Mein Schlaganfall, so wie er aufgetreten ist, war nicht gefährlich. Er hat sich in einem vorteilhaften Bereich in meinem Gehirn ausgetobt und dafür bin ich dankbar. Also war die akute Gefahr an diesem Tag nicht sehr groß. Das ist aber nur ein Glücksfall gewesen. Wenn sich das Gerinnsel nur ein paar Zentimeter weiter niedergelassen hätte, wäre die ganze Sache vielleicht katastrophal ausgegangen. So riesig ist so ein Gehirn ja auch nicht. Und wenn mein Hase mich nicht ins Krankenhaus geschleppt hätte, hätte man meine Auffälligkeit am Herzen nicht erkannt und vielleicht hätte sich daraus ein weitaus fatalerer Schlaganfall in Folge entwickeln können.

Ja, ich weiß, da ist viel „hätte“ und „wäre“ dabei, aber es ist nun mal so, dass jetzt meine Risikofaktoren bekannt sind und ich entsprechend behandelt werden kann, um meine Zukunft vielleicht sicherer zu machen.
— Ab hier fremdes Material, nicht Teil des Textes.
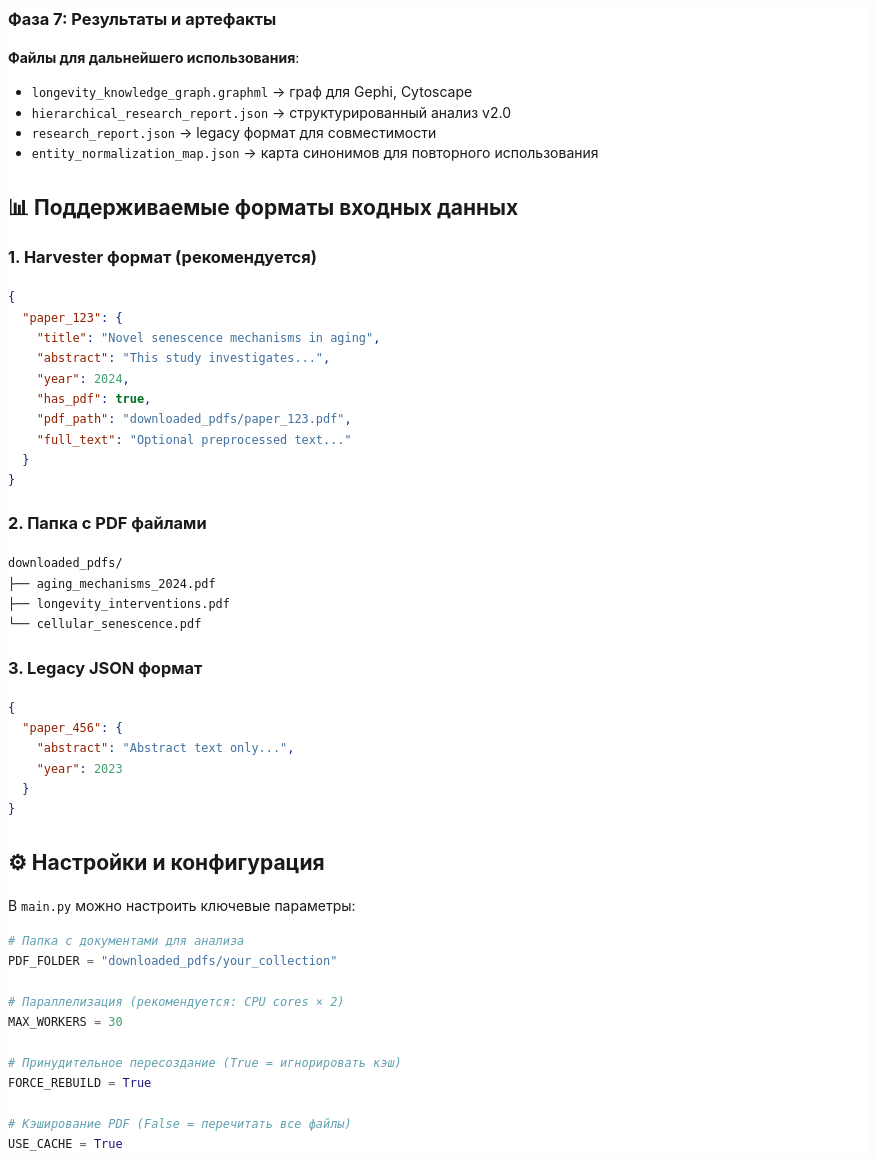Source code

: ### Фаза 7: Результаты и артефакты

**Файлы для дальнейшего использования**:
- `longevity_knowledge_graph.graphml` → граф для Gephi, Cytoscape
- `hierarchical_research_report.json` → структурированный анализ v2.0
- `research_report.json` → legacy формат для совместимости
- `entity_normalization_map.json` → карта синонимов для повторного использования

## 📊 Поддерживаемые форматы входных данных

### 1. Harvester формат (рекомендуется)
```json
{
  "paper_123": {
    "title": "Novel senescence mechanisms in aging",
    "abstract": "This study investigates...",
    "year": 2024,
    "has_pdf": true,
    "pdf_path": "downloaded_pdfs/paper_123.pdf",
    "full_text": "Optional preprocessed text..."
  }
}
```

### 2. Папка с PDF файлами
```
downloaded_pdfs/
├── aging_mechanisms_2024.pdf
├── longevity_interventions.pdf  
└── cellular_senescence.pdf
```

### 3. Legacy JSON формат
```json
{
  "paper_456": {
    "abstract": "Abstract text only...",
    "year": 2023
  }
}
```

## ⚙️ Настройки и конфигурация

В `main.py` можно настроить ключевые параметры:

```python
# Папка с документами для анализа
PDF_FOLDER = "downloaded_pdfs/your_collection"

# Параллелизация (рекомендуется: CPU cores × 2)
MAX_WORKERS = 30

# Принудительное пересоздание (True = игнорировать кэш)
FORCE_REBUILD = True

# Кэширование PDF (False = перечитать все файлы)
USE_CACHE = True
```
Mein Hase ist und bleibt, besonders in der Anfangszeit zu Hause immer noch sehr besorgt. Im Viertelstunden Takt (nein, das ist kein Witz) fragt mein Hase mich: „Geht´s Dir gut?“, oder „Ist alles in Ordnung?“, und ich widerstehe dem Drang, sie auch mal zu veräppeln. Glaube, das würde sie mir übel nehmen. Sie bringt mir jede Menge Obst mit. Bananen, Weintrauben, Birnen, Äpfel, um mir als nächstes zu sagen: „Dass Du mir aber nicht zu viel Obst ist. Vor allem Bananen, Weintrauben oder Birnen.“ „Okay, dann wohl lieber Chips und Snickers“, denke ich.
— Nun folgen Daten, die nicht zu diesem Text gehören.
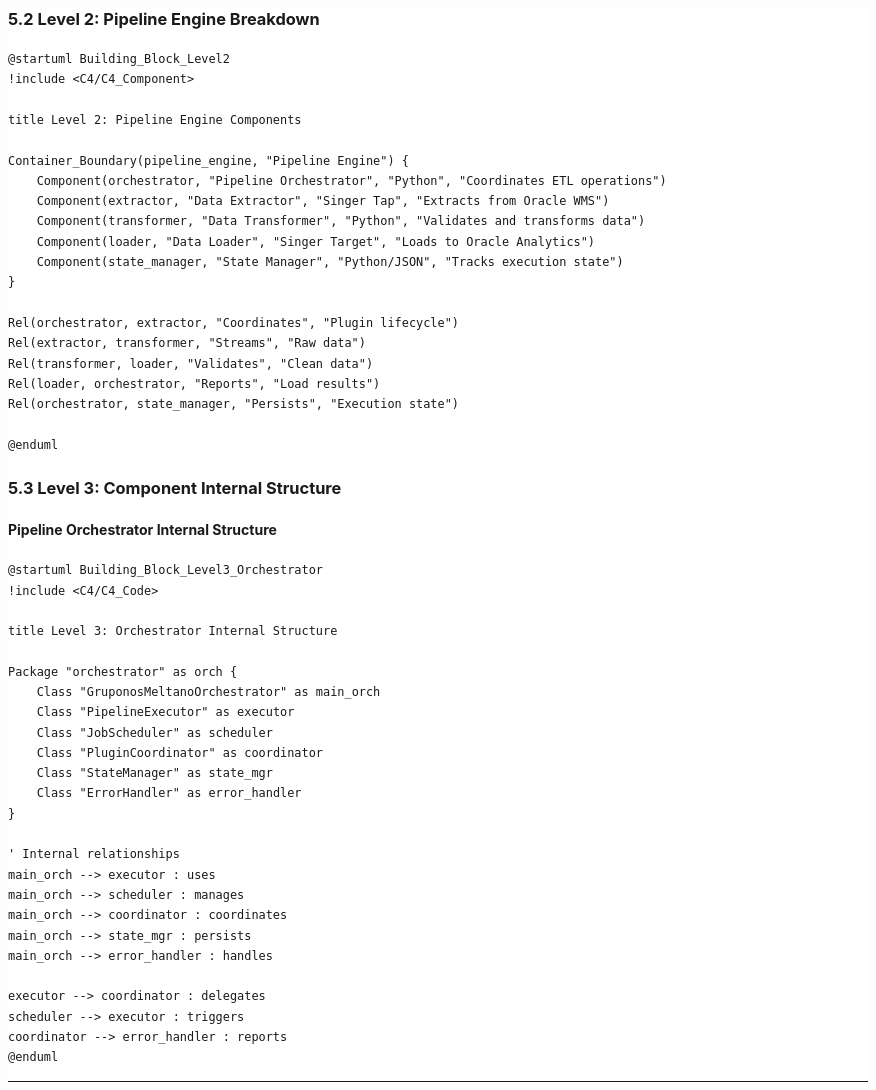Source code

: ### 5.2 Level 2: Pipeline Engine Breakdown

```plantuml
@startuml Building_Block_Level2
!include <C4/C4_Component>

title Level 2: Pipeline Engine Components

Container_Boundary(pipeline_engine, "Pipeline Engine") {
    Component(orchestrator, "Pipeline Orchestrator", "Python", "Coordinates ETL operations")
    Component(extractor, "Data Extractor", "Singer Tap", "Extracts from Oracle WMS")
    Component(transformer, "Data Transformer", "Python", "Validates and transforms data")
    Component(loader, "Data Loader", "Singer Target", "Loads to Oracle Analytics")
    Component(state_manager, "State Manager", "Python/JSON", "Tracks execution state")
}

Rel(orchestrator, extractor, "Coordinates", "Plugin lifecycle")
Rel(extractor, transformer, "Streams", "Raw data")
Rel(transformer, loader, "Validates", "Clean data")
Rel(loader, orchestrator, "Reports", "Load results")
Rel(orchestrator, state_manager, "Persists", "Execution state")

@enduml
```

### 5.3 Level 3: Component Internal Structure

#### Pipeline Orchestrator Internal Structure

```plantuml
@startuml Building_Block_Level3_Orchestrator
!include <C4/C4_Code>

title Level 3: Orchestrator Internal Structure

Package "orchestrator" as orch {
    Class "GruponosMeltanoOrchestrator" as main_orch
    Class "PipelineExecutor" as executor
    Class "JobScheduler" as scheduler
    Class "PluginCoordinator" as coordinator
    Class "StateManager" as state_mgr
    Class "ErrorHandler" as error_handler
}

' Internal relationships
main_orch --> executor : uses
main_orch --> scheduler : manages
main_orch --> coordinator : coordinates
main_orch --> state_mgr : persists
main_orch --> error_handler : handles

executor --> coordinator : delegates
scheduler --> executor : triggers
coordinator --> error_handler : reports
@enduml
```

---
Und neulich, mitten in der Nacht, legt sich eine Hand auf meine Brust und ich bekomme einen Schreck, weil ich einen alten Mann an meinem Bett erwarte und ich rufe panisch: “ Nein, ich bin nicht Hildegard.“ Aber es ist nur des Hasens Pfote, die da auf meiner Brust liegt. „Was machst‘ n da?“ , frage ich. „Wollt nur mal fühlen, ob Du noch atmest“, sagt der Hase und ich kann sie da auf ganzer Linie beruhigen. Und das hat auch eine beruhigende Wirkung auf mich.